While neither of these companies are fully closed, the quality of the services that they offer high enough, and the resources they bring to bear, are so massive that most competitors simply fall off the train. Take Google Search, which was so successful the word “Google” is now a dictionary entry meaning “to search the Internet”. Take Gmail, which every Tom, Dick and Kotalawala uses. Take the smartwatches rolling in, all tied to the Android ecosystem.
Then of course, there’s Microsoft. Microsoft has gone from OSes to a very successful console (the Xbox, anyone) cloud services to consumer-focused FOC cloud services to – er, their own tightly controlled smartphone ecosystem to tablet-laptop hybrids to most of Google’s most visible services. Mind you, they’re not succeeding as dynamically as Google or Apple, because Microsoft tends to get hooked on the wrong thing – Bing, IE and the disastrous Metro interface are good examples. Nevertheless, as often as they fall flat, I can’t help but notice that the world still runs on Microsoft products.
Take my work, for example. I write this on a custom-built rig using Microsoft Word running on a Microsoft operating system. I’m a heavy user of Google products and services – I carry my Chromebook everywhere, our team collaborates largely through Google Drive, and even our work email resides on Gmail. Nevertheless, at the end of the day, most of us head back to our Windows-based PCs and laptops.
These are the religions of our times. For most of us who are connected to their tech-heavy world, the old gods are almost gone. In their place are these new, even more pervasive gods. They decide how the information we want is presented to us. They connect us to other people. They live in our pockets, homes, offices. They redefine how we approach our personal lives and our work. They’re everywhere and they are everything.
The Bit Players
In our frenzy to acknowledge the visible, though, we’re overlooking some other players around. Take Amazon. Amazon went from e-commerce to creating the Kindle (spawning the most successful eBook market in the process) …and didn’t stop. They have a massive cloud operation running. They did a tab (the Kindle HDX). They did their own version of Android. They did a smartphone.

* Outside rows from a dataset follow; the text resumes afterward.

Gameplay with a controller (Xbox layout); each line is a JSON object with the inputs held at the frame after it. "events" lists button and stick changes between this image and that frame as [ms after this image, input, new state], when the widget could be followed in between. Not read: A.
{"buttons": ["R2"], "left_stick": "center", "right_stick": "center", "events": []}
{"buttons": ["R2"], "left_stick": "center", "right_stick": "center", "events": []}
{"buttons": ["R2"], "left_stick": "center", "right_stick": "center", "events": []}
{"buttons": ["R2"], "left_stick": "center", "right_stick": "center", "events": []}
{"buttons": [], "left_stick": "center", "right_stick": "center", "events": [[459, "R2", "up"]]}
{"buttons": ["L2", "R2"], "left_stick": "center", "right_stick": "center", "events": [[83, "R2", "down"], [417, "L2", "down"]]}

Then there’s Samsung, who tried once to establish a mobile ecosystem in addition to the massive hardware presence they have on the global market (remember the Wave and Bada?). That failed, but now they’re trying to come back with the likes of Tizen and Galaxy Gear. Heck, take Valve: a company that makes games also operates the world’s largest digital game distribution platform (making millions in the process) and is building their own Steam OS entertainment machines for the living room.
The Business of Religion
All of these companies have a few things in common. They’re large. When they can’t do something, they acquire someone who can. Apple acquired Beats. Google’s snapping up Silicon Valley tech at a massive rate – including aerospace companies. They operate in a space that spends millions to make billions. They’re effectively running their own religions – with missionaries that speak not of salvation but of gigahertz, the number of apps available and what’s hot in the latest update.

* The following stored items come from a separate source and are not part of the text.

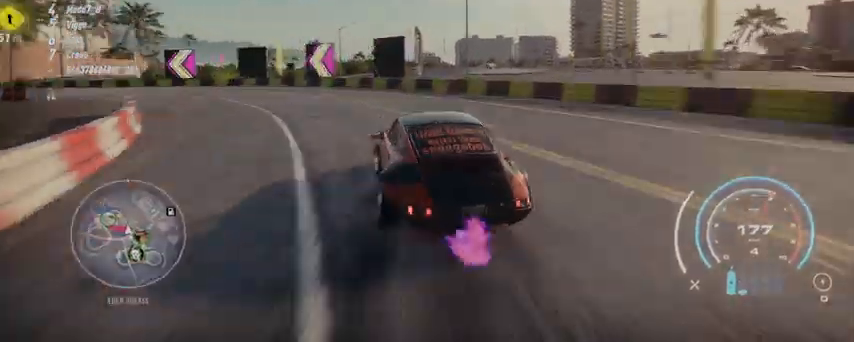
{"buttons": ["R2"], "left_stick": "center", "right_stick": "center", "events": [[84, "L2", "up"]]}
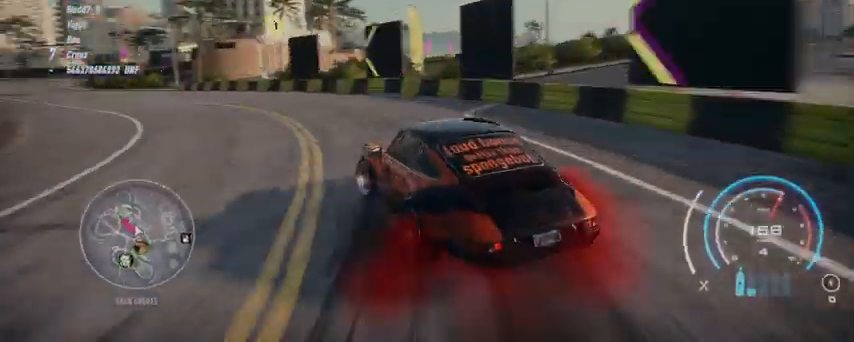
{"buttons": ["R2"], "left_stick": "center", "right_stick": "center", "events": []}
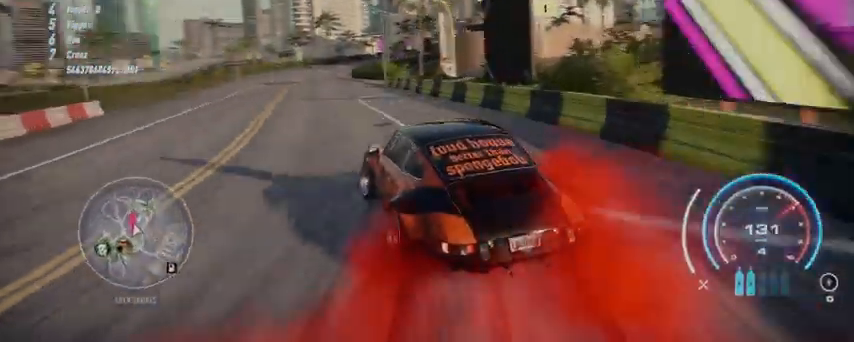
{"buttons": ["R2"], "left_stick": "center", "right_stick": "center", "events": []}
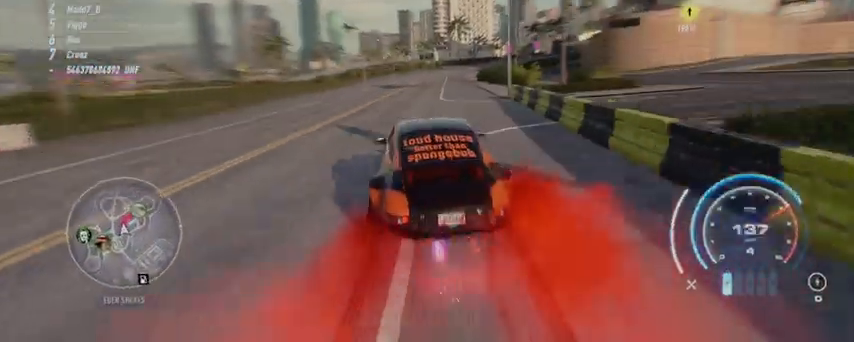
{"buttons": ["R2"], "left_stick": "center", "right_stick": "center", "events": []}
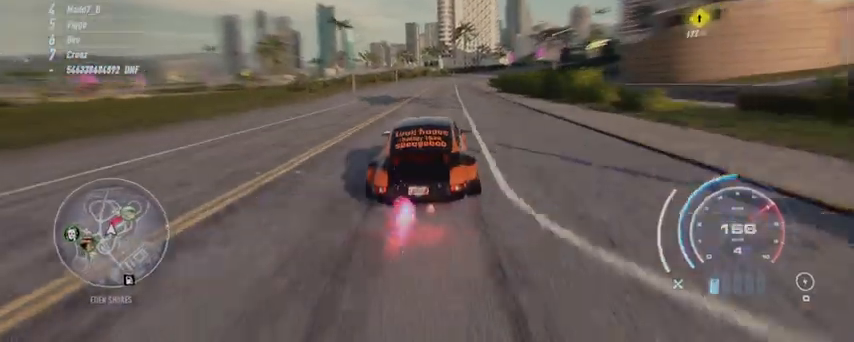
{"buttons": ["R2"], "left_stick": "center", "right_stick": "center", "events": []}
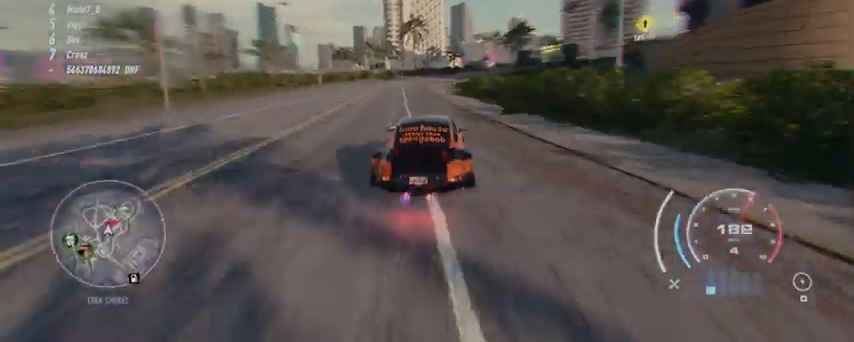
{"buttons": ["R2"], "left_stick": "center", "right_stick": "center", "events": []}
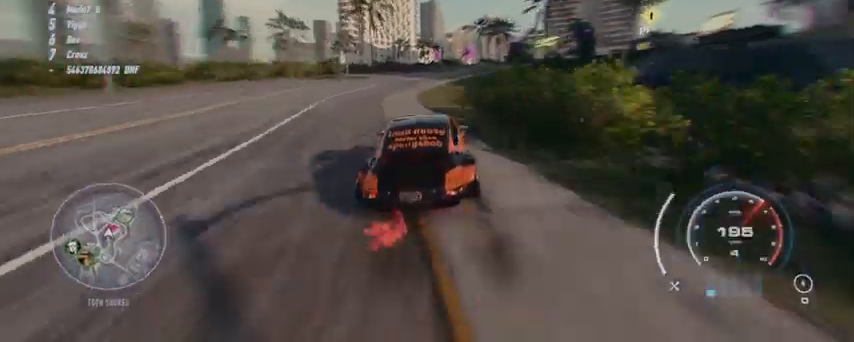
{"buttons": ["R2"], "left_stick": "center", "right_stick": "center", "events": []}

As they grow larger, the world is inevitably headed back through the pages of history, back out of an open network of products and services into a landscape where a handful of giant electronic ecosystems do battle. It’s not quite there yet. It’s getting there.

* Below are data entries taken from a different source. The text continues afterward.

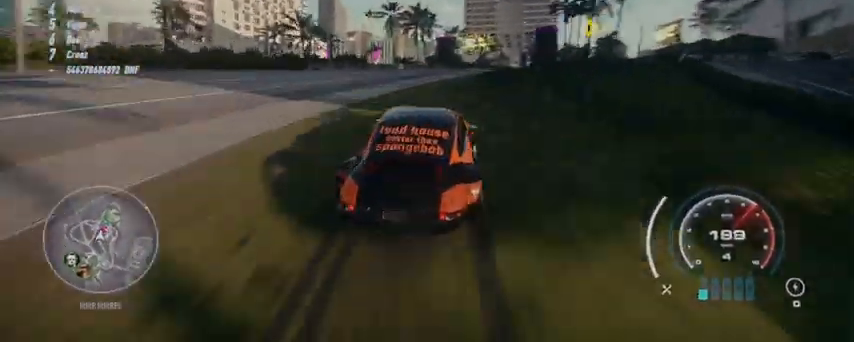
{"buttons": ["R2"], "left_stick": "center", "right_stick": "center", "events": []}
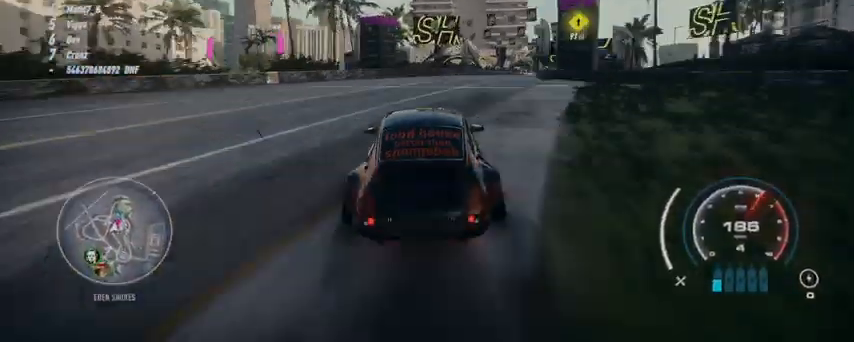
{"buttons": ["R2"], "left_stick": "center", "right_stick": "center", "events": []}
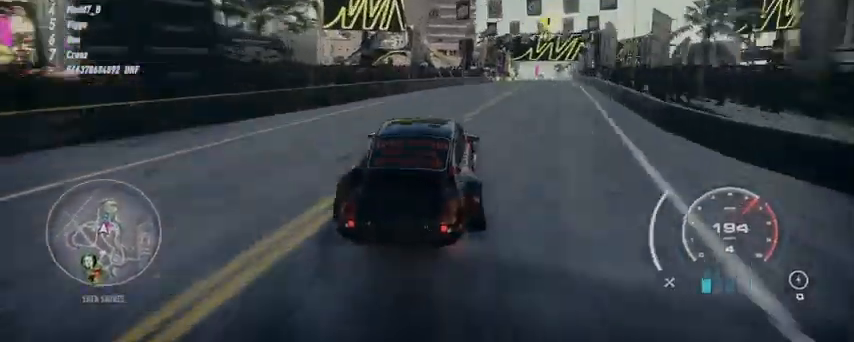
{"buttons": ["R2"], "left_stick": "up-right", "right_stick": "center", "events": [[83, "left_stick", "up-right"]]}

The current ecosystems intersect and bleed into each other at places where their offerings are below the standard – and given how diverse they are, this happens a lot. But what happens if Google Docs becomes as good as MS Word, Microsoft’s Windows Phone platform becomes as viable as an Android smartphone and Apple’s newest phones start sporting custom Apple sockets for headphones and connectivity?
Then it’s a matter of choosing your faith.
*Acorn also survived, popularizing the ARM architecture that would come to dominate the smartphone space.